Is there a way I can run some SQL code in a test SQL database or other known best practices I could use to run some performance tests in each VM and baseline/benchmark performance so that I can understand which machine behaves better than others prior to moving those machines to Prod or UAT environments? Thanks, Davide.


3 Answers 3


You could use one of the free SQL benchmarking tools such as Dell's Benchmark Factory for Databases (BFD) or Hammerora. Benchmark Factory has a free trial and Hammerora is opensource. They both run industry-known TPC benchmarks, and you can do custom workloads with BFD. I have only used BFD and each test 'run' can be saved as a report which I found really useful for comparisons. However Hammerora is also well supported ( eg here and here ).

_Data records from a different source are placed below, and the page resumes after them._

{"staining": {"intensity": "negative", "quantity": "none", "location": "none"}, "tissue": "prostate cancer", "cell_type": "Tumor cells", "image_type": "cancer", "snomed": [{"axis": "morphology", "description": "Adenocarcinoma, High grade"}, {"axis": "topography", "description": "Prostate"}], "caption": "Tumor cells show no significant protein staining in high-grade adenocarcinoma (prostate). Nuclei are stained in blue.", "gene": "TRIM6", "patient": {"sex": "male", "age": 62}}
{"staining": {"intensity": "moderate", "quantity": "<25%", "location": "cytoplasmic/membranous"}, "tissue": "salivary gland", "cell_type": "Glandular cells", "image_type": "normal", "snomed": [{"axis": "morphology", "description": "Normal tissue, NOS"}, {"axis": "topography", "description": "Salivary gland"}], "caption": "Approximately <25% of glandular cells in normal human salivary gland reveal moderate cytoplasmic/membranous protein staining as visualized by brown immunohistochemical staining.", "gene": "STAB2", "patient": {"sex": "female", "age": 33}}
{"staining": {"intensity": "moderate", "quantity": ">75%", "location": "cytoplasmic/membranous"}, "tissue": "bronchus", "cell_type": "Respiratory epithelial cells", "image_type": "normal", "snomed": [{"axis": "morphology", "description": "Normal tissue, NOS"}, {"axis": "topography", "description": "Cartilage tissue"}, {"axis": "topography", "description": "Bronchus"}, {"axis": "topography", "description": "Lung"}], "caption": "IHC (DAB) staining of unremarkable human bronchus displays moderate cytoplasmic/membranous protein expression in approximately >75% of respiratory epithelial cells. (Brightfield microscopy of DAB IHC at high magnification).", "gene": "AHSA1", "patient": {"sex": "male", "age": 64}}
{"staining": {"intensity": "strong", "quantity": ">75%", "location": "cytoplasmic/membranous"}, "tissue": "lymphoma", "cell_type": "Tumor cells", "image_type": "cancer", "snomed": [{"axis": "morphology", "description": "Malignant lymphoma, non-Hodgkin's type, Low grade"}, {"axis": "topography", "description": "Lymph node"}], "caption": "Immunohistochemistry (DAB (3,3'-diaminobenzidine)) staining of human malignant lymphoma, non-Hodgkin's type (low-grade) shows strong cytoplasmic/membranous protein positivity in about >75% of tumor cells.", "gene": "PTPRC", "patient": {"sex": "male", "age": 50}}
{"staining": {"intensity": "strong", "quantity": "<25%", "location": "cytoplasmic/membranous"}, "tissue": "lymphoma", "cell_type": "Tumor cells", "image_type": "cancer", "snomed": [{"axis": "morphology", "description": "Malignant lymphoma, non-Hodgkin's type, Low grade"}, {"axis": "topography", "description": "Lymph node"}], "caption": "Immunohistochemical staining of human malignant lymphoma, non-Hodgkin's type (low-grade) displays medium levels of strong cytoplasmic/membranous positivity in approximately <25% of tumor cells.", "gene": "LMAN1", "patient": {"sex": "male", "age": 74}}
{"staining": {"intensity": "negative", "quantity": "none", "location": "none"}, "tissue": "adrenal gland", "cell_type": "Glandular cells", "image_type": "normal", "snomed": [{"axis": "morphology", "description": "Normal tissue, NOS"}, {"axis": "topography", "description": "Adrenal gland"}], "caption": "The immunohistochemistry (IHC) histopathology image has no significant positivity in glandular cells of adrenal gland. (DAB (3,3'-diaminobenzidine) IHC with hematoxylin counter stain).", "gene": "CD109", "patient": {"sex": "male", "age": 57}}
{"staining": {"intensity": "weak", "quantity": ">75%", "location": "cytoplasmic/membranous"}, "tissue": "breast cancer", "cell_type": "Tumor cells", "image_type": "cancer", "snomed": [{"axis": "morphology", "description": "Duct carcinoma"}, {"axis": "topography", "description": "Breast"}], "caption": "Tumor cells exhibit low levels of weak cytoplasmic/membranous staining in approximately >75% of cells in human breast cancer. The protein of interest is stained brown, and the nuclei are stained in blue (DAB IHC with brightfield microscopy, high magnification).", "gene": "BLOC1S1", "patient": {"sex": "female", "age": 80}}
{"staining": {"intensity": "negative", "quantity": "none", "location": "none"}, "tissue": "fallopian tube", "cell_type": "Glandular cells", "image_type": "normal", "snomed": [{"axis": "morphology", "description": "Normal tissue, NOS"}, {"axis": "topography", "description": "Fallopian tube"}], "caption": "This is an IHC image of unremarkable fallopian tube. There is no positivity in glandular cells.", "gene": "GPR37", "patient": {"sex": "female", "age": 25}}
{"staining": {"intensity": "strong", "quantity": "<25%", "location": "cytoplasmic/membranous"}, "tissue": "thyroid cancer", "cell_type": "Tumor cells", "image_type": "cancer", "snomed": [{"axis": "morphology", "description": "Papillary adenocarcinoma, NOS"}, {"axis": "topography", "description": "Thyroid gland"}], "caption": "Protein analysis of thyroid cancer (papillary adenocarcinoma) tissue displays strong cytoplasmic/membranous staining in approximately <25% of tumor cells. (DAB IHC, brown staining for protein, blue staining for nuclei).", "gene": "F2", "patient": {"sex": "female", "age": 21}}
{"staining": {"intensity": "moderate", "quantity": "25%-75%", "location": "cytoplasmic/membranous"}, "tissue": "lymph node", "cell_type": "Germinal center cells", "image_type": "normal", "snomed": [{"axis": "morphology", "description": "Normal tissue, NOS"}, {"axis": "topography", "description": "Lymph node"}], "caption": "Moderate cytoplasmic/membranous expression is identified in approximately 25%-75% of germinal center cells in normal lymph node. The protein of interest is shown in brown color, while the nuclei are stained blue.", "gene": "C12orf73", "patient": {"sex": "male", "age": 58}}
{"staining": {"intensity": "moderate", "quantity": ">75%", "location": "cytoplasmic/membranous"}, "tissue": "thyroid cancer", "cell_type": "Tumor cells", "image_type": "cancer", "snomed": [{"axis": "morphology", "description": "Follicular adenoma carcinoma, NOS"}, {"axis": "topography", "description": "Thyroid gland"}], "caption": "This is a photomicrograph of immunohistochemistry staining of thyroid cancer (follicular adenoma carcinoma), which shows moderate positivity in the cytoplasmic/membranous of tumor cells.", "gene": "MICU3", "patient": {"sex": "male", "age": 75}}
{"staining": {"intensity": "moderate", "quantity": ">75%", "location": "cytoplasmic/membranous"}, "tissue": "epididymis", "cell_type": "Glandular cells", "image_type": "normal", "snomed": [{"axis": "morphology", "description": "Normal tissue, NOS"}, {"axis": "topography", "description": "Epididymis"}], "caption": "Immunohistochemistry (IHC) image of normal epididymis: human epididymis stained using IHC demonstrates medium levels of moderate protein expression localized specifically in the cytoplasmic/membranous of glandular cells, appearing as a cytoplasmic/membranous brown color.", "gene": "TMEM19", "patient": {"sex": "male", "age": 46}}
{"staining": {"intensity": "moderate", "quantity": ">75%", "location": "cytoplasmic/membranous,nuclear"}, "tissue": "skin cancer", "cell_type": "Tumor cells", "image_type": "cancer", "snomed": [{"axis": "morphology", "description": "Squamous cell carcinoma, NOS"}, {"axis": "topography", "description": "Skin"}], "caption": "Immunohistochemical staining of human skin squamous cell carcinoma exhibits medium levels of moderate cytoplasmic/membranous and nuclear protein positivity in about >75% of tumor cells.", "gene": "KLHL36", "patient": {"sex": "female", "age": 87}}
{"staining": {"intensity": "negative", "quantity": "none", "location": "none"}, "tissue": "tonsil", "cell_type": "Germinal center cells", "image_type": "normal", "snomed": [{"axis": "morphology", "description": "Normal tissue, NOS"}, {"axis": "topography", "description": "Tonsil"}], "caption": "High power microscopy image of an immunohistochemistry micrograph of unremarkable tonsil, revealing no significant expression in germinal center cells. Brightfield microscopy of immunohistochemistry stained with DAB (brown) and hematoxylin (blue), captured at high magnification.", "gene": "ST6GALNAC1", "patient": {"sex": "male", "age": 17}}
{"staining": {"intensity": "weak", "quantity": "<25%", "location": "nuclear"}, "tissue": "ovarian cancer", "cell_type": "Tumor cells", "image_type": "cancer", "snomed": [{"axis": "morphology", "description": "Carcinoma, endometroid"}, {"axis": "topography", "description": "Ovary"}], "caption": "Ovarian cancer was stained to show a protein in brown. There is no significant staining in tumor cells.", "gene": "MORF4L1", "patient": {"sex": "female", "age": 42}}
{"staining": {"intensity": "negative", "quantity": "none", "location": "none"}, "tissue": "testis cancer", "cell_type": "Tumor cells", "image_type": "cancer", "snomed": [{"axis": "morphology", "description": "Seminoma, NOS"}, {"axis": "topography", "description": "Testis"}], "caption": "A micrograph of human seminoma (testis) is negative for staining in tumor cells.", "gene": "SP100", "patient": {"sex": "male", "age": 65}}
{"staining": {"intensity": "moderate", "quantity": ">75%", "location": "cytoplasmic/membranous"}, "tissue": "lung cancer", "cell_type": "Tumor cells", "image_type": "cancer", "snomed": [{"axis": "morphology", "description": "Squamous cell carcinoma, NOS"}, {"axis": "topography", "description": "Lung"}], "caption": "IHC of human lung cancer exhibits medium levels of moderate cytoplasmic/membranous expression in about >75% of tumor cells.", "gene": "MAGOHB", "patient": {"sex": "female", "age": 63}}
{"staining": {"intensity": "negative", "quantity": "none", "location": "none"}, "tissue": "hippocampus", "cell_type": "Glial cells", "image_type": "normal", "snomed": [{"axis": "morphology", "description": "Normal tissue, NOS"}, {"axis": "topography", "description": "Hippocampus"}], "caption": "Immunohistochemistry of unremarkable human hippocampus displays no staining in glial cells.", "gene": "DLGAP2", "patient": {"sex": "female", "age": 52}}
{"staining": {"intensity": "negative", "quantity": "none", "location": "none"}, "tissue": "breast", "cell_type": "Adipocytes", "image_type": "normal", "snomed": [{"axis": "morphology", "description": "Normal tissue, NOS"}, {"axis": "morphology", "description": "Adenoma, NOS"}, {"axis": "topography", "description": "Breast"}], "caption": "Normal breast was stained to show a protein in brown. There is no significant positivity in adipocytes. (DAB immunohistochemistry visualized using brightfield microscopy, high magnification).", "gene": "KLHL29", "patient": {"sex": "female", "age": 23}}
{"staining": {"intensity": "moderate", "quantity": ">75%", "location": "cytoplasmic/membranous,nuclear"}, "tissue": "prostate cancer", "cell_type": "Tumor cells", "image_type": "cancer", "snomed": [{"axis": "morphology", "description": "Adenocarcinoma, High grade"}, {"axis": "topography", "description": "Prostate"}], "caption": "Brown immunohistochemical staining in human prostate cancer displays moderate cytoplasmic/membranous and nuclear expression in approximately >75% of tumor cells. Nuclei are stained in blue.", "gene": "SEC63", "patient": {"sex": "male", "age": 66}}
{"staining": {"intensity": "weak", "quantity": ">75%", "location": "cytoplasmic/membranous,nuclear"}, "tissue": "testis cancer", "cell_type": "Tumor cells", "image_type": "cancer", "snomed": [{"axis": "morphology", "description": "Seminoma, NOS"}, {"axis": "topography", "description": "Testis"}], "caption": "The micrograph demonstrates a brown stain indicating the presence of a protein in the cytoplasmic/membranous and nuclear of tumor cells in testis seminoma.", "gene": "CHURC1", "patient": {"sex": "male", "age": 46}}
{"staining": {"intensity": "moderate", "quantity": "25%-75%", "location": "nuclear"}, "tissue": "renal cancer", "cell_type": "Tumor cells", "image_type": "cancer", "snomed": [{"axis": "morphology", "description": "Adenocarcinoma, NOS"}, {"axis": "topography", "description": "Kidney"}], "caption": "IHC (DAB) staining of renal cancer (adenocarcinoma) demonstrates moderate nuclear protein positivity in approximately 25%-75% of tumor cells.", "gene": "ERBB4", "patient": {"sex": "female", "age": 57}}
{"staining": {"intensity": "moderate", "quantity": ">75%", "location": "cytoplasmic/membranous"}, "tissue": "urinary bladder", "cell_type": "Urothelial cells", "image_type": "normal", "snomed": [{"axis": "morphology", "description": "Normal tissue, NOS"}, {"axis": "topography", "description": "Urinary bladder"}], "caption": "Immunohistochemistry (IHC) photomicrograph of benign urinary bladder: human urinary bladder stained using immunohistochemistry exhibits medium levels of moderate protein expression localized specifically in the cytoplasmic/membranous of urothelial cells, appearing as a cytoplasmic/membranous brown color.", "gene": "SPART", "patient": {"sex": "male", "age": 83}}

You could also record one of your own known workloads with a Replay trace via Profiler / server-side trace then restore the backup and replay it in each environment. There's a bit more work to this option but would make for a more familiar test.

I also have a soft-spot for ostress which is part of the RML Utility Suite which had an update in April 2014 and I still use all the time. More of a learning curve with this free Microsoft tool, but it's really powerful. For example you can do things like "run all the .sql scripts in this directory 20 times, simulating 50 concurrent users".

In summary, if you're after a free tool and a quick start look at one of the free tools I mentioned above. If you want to invest a bit more time, have a look at Replay traces, RML and ostress.



SQLIO seems like it is probably as good of a benchmarking tool as you could want for something like this since it sounds like you are looking to specifically check potential issues related to storage.

Brent Ozar has a great blog post to walk through that here - Brent Ozar SQLIO Tutorial


Yup! DiskSpd works great. It's actually one of my favorite tools at this point. It's available for free on GitHub.

And remember to use the -Z1G option to make the write tests better for the real world.